Wei Yishu, Wang Xindi, Ong Hanley, Zhou Yiliang, Flanders Adam, Shih George, Peng Yifan
Department of Population Health Sciences, Weill Cornell Medicine, New York.
Department of Radiology, Weill Cornell Medicine, New York.
AMIA Jt Summits Transl Sci Proc. 2025 Jun 10;2025:614-623. eCollection 2025.

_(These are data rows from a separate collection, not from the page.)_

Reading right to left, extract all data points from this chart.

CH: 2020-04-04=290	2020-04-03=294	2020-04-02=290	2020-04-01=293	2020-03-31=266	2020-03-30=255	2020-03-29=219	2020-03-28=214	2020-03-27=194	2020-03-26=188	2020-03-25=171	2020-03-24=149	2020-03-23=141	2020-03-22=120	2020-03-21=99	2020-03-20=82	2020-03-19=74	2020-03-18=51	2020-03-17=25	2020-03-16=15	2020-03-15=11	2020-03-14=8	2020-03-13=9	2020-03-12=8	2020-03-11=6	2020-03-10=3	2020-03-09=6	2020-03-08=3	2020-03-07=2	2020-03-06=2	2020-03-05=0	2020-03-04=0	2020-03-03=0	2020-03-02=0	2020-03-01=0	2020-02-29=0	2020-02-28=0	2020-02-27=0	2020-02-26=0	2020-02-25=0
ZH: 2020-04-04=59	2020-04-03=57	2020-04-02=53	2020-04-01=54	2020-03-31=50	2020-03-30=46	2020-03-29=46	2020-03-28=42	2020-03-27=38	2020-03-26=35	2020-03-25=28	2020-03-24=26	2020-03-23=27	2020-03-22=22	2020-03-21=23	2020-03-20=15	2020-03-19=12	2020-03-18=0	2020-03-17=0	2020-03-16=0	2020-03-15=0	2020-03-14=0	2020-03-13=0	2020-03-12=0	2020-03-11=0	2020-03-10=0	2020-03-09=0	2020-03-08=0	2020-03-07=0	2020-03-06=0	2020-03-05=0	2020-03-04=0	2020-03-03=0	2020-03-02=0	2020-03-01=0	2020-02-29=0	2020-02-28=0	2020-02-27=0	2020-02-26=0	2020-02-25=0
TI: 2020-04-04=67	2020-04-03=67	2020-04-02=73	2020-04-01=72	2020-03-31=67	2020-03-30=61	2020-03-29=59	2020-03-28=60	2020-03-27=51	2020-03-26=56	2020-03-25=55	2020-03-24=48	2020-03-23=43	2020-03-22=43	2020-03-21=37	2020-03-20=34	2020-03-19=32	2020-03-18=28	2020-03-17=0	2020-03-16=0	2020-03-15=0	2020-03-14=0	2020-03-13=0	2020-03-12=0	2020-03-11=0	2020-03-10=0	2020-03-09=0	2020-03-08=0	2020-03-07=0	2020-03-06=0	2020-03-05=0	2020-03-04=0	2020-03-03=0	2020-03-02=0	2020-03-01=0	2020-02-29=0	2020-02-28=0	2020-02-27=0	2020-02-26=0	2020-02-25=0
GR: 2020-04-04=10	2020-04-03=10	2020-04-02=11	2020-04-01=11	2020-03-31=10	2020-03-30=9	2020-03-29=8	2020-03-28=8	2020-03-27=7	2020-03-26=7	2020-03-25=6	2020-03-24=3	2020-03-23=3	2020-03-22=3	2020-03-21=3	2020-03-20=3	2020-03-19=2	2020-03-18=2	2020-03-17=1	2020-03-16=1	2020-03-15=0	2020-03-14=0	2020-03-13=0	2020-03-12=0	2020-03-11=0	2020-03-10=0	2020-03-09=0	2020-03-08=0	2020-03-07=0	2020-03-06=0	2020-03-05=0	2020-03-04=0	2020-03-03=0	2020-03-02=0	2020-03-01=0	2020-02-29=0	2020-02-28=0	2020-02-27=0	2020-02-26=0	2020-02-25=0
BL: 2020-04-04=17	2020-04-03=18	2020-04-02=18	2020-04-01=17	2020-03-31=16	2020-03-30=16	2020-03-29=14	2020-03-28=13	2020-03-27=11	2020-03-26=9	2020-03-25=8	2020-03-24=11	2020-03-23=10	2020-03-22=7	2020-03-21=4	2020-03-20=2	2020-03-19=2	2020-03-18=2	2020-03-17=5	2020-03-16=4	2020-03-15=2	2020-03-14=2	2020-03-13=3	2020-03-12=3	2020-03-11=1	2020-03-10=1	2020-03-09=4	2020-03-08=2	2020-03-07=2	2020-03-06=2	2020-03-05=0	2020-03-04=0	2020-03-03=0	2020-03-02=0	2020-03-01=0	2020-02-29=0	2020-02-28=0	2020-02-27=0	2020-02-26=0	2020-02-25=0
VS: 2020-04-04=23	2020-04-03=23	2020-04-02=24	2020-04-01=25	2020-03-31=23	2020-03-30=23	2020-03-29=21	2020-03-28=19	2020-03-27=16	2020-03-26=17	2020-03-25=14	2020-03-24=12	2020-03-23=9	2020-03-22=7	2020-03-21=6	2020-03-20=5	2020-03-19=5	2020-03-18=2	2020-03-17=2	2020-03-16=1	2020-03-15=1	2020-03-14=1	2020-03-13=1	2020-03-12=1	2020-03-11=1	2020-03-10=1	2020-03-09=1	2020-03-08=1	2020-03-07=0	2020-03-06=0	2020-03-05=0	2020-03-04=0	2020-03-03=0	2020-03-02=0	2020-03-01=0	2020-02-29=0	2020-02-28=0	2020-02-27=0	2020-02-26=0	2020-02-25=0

Despite significant progress in applying large language models (LLMs) to the medical domain, several limitations still prevent them from practical applications. Among these are the constraints on model size and the lack of cohort-specific labeled datasets. In this work, we investigated the potential of improving a lightweight LLM, such as Llama 3.1-8B, through fine-tuning with datasets using synthetic labels. Two tasks are jointly trained by combining their respective instruction datasets. When the quality of the task-specific synthetic labels is relatively high (e.g., generated by GPT4-o), Llama 3.1-8B achieves satisfactory performance on the open-ended disease detection task, with a micro F1 score of 0.91. Conversely, when the quality of the task-relevant synthetic labels is relatively low (e.g., from the MIMIC-CXR dataset), fine-tuned Llama 3.1-8B is able to surpass its noisy teacher labels (micro F1 score of 0.67 v.s. 0.63) when calibrated against curated labels, indicating the strong inherent underlying capability of the model. These findings demonstrate the potential offine-tuning LLMs with synthetic labels, offering a promising direction for future research on LLM specialization in the medical domain.
尽管在将大语言模型(LLMs)应用于医学领域方面取得了重大进展,但仍有一些限制因素阻碍它们的实际应用。其中包括模型规模的限制以及缺乏特定队列的标注数据集。在这项工作中,我们研究了通过使用合成标签的数据集对轻量级大语言模型(如Llama 3.1 - 8B)进行微调来提升其性能的潜力。通过合并各自的指令数据集来联合训练两个任务。当特定任务的合成标签质量相对较高时(例如由GPT4 - o生成),Llama 3.1 - 8B在开放式疾病检测任务上取得了令人满意的性能,微F1分数为0.91。相反,当与任务相关的合成标签质量相对较低时(例如来自MIMIC - CXR数据集),经过微调的Llama 3.1 - 8B在根据精心策划的标签进行校准后,能够超越其有噪声的教师标签(微F1分数分别为0.67和0.63),这表明该模型具有强大的内在潜在能力。这些发现证明了使用合成标签对大语言模型进行微调的潜力,为医学领域大语言模型专业化的未来研究提供了一个有前景的方向。